== EXERCISE DATA ==
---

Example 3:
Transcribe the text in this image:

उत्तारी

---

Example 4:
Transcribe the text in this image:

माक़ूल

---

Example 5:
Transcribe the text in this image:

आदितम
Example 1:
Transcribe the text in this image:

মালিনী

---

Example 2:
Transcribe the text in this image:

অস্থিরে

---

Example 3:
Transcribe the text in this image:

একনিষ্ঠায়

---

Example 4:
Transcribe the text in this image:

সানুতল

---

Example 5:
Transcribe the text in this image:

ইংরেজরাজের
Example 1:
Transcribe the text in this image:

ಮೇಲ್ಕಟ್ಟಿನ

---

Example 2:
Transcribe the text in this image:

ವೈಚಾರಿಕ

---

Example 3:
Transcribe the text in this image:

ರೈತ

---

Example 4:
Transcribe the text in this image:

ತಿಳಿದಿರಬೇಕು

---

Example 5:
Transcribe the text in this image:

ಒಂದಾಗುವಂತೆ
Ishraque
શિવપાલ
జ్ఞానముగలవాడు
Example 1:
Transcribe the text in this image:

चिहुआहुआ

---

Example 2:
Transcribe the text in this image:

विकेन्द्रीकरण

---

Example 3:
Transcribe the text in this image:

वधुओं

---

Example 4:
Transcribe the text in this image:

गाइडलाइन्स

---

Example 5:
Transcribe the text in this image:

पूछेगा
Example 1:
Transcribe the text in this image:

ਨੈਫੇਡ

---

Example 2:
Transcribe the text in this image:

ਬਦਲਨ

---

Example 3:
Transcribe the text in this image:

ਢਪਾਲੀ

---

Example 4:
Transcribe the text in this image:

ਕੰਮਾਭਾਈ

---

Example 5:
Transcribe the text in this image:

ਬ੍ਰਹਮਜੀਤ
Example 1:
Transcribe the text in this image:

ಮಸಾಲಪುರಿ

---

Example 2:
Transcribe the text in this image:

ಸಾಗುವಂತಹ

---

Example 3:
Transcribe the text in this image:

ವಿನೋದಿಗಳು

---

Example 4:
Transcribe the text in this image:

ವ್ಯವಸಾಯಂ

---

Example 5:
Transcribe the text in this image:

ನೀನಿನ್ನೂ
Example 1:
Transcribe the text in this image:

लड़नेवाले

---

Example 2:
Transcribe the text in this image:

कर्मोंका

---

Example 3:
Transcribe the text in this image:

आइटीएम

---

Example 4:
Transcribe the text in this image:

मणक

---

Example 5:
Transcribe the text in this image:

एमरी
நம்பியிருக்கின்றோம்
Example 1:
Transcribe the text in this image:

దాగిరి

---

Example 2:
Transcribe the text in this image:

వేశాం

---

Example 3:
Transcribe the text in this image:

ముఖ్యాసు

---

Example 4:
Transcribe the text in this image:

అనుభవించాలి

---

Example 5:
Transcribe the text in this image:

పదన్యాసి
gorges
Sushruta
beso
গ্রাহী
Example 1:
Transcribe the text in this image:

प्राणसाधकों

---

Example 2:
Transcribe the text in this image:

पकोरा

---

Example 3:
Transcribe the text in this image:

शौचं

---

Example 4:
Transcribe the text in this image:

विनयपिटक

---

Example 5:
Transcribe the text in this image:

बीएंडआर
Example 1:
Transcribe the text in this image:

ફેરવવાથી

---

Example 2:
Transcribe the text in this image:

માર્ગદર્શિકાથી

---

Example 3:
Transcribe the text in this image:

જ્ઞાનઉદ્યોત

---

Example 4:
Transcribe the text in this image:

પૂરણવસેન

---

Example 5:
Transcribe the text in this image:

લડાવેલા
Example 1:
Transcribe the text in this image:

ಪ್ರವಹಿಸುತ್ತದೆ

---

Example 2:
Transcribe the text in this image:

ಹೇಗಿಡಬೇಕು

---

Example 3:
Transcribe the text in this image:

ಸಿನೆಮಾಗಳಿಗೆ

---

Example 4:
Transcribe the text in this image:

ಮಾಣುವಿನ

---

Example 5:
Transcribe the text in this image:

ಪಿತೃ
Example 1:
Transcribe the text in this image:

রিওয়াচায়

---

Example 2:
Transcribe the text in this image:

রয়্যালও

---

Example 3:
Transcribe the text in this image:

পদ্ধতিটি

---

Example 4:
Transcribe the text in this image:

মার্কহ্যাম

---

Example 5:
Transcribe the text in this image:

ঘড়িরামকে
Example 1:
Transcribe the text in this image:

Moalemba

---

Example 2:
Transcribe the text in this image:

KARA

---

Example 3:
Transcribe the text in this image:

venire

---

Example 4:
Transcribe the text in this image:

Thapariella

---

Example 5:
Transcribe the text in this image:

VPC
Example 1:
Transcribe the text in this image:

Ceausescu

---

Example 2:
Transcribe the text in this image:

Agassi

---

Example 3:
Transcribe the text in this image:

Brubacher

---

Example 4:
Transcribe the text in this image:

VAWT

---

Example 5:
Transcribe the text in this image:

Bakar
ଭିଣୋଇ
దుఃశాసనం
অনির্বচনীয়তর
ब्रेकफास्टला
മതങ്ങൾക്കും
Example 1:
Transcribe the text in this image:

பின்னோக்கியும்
===
EXERCISE AIM: Set down the whole of the data, exactly as it stands.

TASK OUTPUT:
---

Example 3:
Transcribe the text in this image:

उत्तारी

---

Example 4:
Transcribe the text in this image:

माक़ूल

---

Example 5:
Transcribe the text in this image:

आदितम
Example 1:
Transcribe the text in this image:

মালিনী

---

Example 2:
Transcribe the text in this image:

অস্থিরে

---

Example 3:
Transcribe the text in this image:

একনিষ্ঠায়

---

Example 4:
Transcribe the text in this image:

সানুতল

---

Example 5:
Transcribe the text in this image:

ইংরেজরাজের
Example 1:
Transcribe the text in this image:

ಮೇಲ್ಕಟ್ಟಿನ

---

Example 2:
Transcribe the text in this image:

ವೈಚಾರಿಕ

---

Example 3:
Transcribe the text in this image:

ರೈತ

---

Example 4:
Transcribe the text in this image:

ತಿಳಿದಿರಬೇಕು

---

Example 5:
Transcribe the text in this image:

ಒಂದಾಗುವಂತೆ
Ishraque
શિવપાલ
జ్ఞానముగలవాడు
Example 1:
Transcribe the text in this image:

चिहुआहुआ

---

Example 2:
Transcribe the text in this image:

विकेन्द्रीकरण

---

Example 3:
Transcribe the text in this image:

वधुओं

---

Example 4:
Transcribe the text in this image:

गाइडलाइन्स

---

Example 5:
Transcribe the text in this image:

पूछेगा
Example 1:
Transcribe the text in this image:

ਨੈਫੇਡ

---

Example 2:
Transcribe the text in this image:

ਬਦਲਨ

---

Example 3:
Transcribe the text in this image:

ਢਪਾਲੀ

---

Example 4:
Transcribe the text in this image:

ਕੰਮਾਭਾਈ

---

Example 5:
Transcribe the text in this image:

ਬ੍ਰਹਮਜੀਤ
Example 1:
Transcribe the text in this image:

ಮಸಾಲಪುರಿ

---

Example 2:
Transcribe the text in this image:

ಸಾಗುವಂತಹ

---

Example 3:
Transcribe the text in this image:

ವಿನೋದಿಗಳು

---

Example 4:
Transcribe the text in this image:

ವ್ಯವಸಾಯಂ

---

Example 5:
Transcribe the text in this image:

ನೀನಿನ್ನೂ
Example 1:
Transcribe the text in this image:

लड़नेवाले

---

Example 2:
Transcribe the text in this image:

कर्मोंका

---

Example 3:
Transcribe the text in this image:

आइटीएम

---

Example 4:
Transcribe the text in this image:

मणक

---

Example 5:
Transcribe the text in this image:

एमरी
நம்பியிருக்கின்றோம்
Example 1:
Transcribe the text in this image:

దాగిరి

---

Example 2:
Transcribe the text in this image:

వేశాం

---

Example 3:
Transcribe the text in this image:

ముఖ్యాసు

---

Example 4:
Transcribe the text in this image:

అనుభవించాలి

---

Example 5:
Transcribe the text in this image:

పదన్యాసి
gorges
Sushruta
beso
গ্রাহী
Example 1:
Transcribe the text in this image:

प्राणसाधकों

---

Example 2:
Transcribe the text in this image:

पकोरा

---

Example 3:
Transcribe the text in this image:

शौचं

---

Example 4:
Transcribe the text in this image:

विनयपिटक

---

Example 5:
Transcribe the text in this image:

बीएंडआर
Example 1:
Transcribe the text in this image:

ફેરવવાથી

---

Example 2:
Transcribe the text in this image:

માર્ગદર્શિકાથી

---

Example 3:
Transcribe the text in this image:

જ્ઞાનઉદ્યોત

---

Example 4:
Transcribe the text in this image:

પૂરણવસેન

---

Example 5:
Transcribe the text in this image:

લડાવેલા
Example 1:
Transcribe the text in this image:

ಪ್ರವಹಿಸುತ್ತದೆ

---

Example 2:
Transcribe the text in this image:

ಹೇಗಿಡಬೇಕು

---

Example 3:
Transcribe the text in this image:

ಸಿನೆಮಾಗಳಿಗೆ

---

Example 4:
Transcribe the text in this image:

ಮಾಣುವಿನ

---

Example 5:
Transcribe the text in this image:

ಪಿತೃ
Example 1:
Transcribe the text in this image:

রিওয়াচায়

---

Example 2:
Transcribe the text in this image:

রয়্যালও

---

Example 3:
Transcribe the text in this image:

পদ্ধতিটি

---

Example 4:
Transcribe the text in this image:

মার্কহ্যাম

---

Example 5:
Transcribe the text in this image:

ঘড়িরামকে
Example 1:
Transcribe the text in this image:

Moalemba

---

Example 2:
Transcribe the text in this image:

KARA

---

Example 3:
Transcribe the text in this image:

venire

---

Example 4:
Transcribe the text in this image:

Thapariella

---

Example 5:
Transcribe the text in this image:

VPC
Example 1:
Transcribe the text in this image:

Ceausescu

---

Example 2:
Transcribe the text in this image:

Agassi

---

Example 3:
Transcribe the text in this image:

Brubacher

---

Example 4:
Transcribe the text in this image:

VAWT

---

Example 5:
Transcribe the text in this image:

Bakar
ଭିଣୋଇ
దుఃశాసనం
অনির্বচনীয়তর
ब्रेकफास्टला
മതങ്ങൾക്കും
Example 1:
Transcribe the text in this image:

பின்னோக்கியும்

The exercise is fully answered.